Rudman on Easter
The best reason I heard over Easter for repealing the shop trading restrictions, is it would deprive Newmarket Business Association CEO Cameron Brewer of a media opportunity!
In Wellington, the restrictions have little impact. Cafes are open. Restaurants are open. You can go to the movies. Lots of food on sale at dairies and garages. Bars are open. It is only a few retailers that are affected, and a bunch of them just open anyway and see the $1,000 fine as a cost of doing business.
Anyway Brian Rudman points out the silliness of the current laws:
On Good Friday and Easter Sunday it was perfectly legal for me to drive across town to the Royal Easter Show, gorge myself ill on candyfloss, and gamble away my money on such so-called games of skill as “Pluck a Duck” and “Flip a Frog”.
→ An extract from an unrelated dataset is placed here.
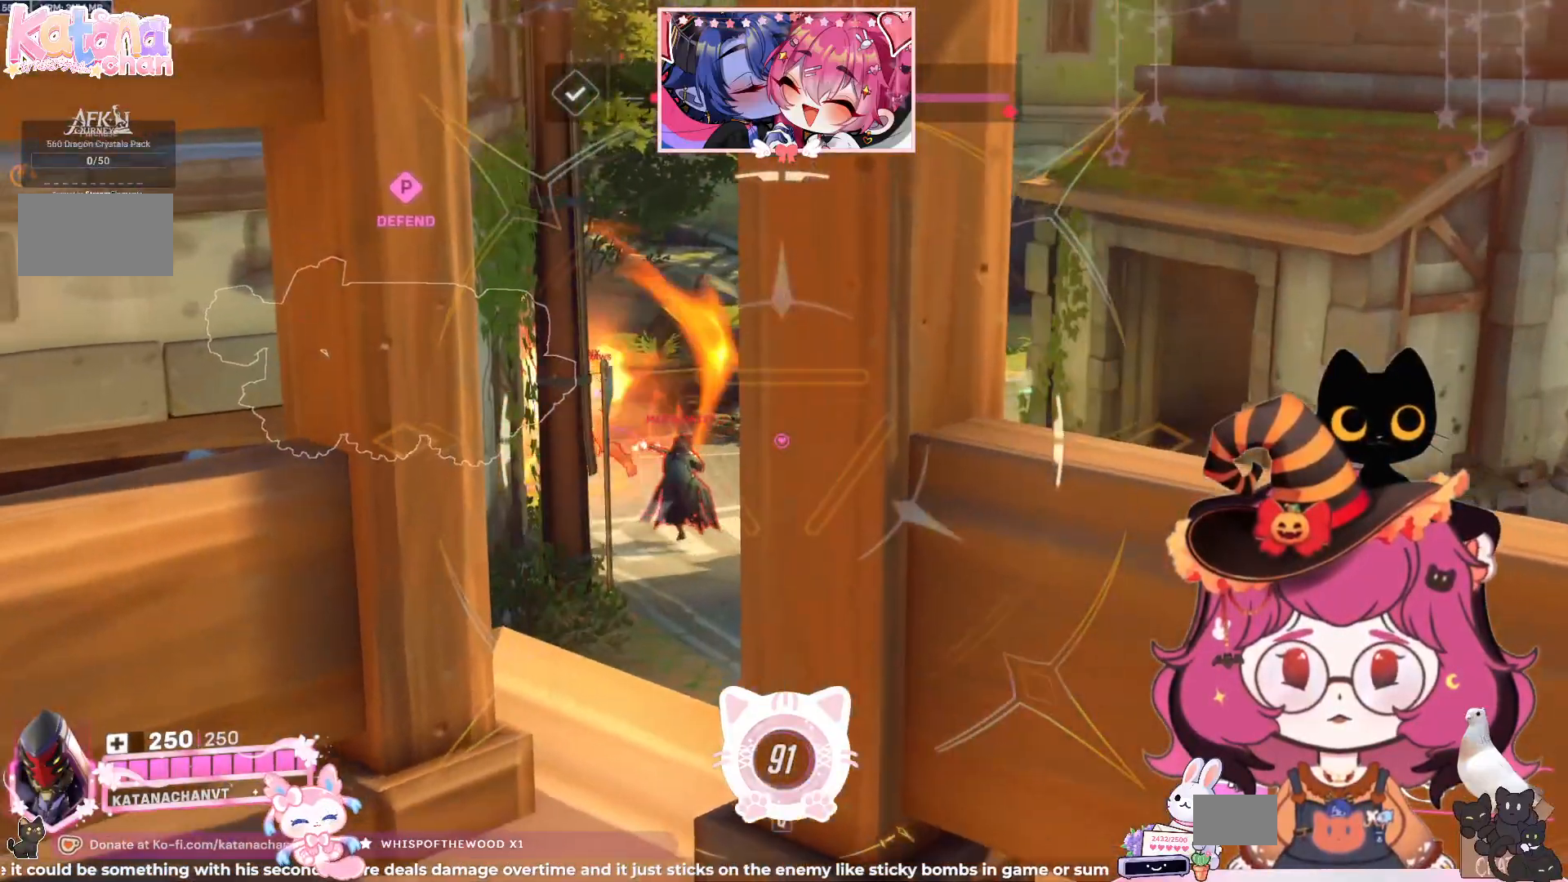
{"keys": ["ctrl"], "mouse": ["right"], "events": []}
But woe betide the supermarket which dared open its doors to sell me a toilet – or bread – roll.
Once again we’ve been through the time that transcends all understanding, the annual Easter trading laws fiasco.
The two days a year when a weekend market on Wellington’s harbourside can open, but a farmers’ market in Hamilton is threatened with a fine of up to $1000 for each stall that opens.
A time when Parnell and Queenstown shops could open, but not their competitors in neighbouring Newmarket and Wanaka.
The law is a mess as it does not in fact help staff have an Easter break with their families, because Easter Saturday and Easter Monday are normal trading days.
And bizarrely if you do work Easter Sunday, it is not a public holiday, so you get paid nothing extra.
The status quo is in fact quite anti-worker. The unions resist any changes mainly because in some regards they are very conservative beats, that resist most changes.
Here’s what I would propose to get same sane laws over Easter:
- Declare all four days to be public holidays – Good Friday, Easter Saturday, Ester Day and Easter Monday.
- Law states no employee (except essential services) can be forced to work any of the four Easter days.
- No restrictions on any store opening
- If a store does not open, Any staff normally rostered on for those days of the week, get paid a normal days wages – as for all other public holidays
- If a store does open, staff who choose to work get penal rates (generally time and a half) and a day in lieu
This proposal is extremely generous to employees. It gives them two extra days of public holidays, gives them the right to choose to work on all four days (as the moment they have no choice if a store opens), and gives then public holiday pay rates on all four Easter days.
An employee who chooses to work on the four Easter days, would get effectively paid for 10 days – two weeks of income for four days work.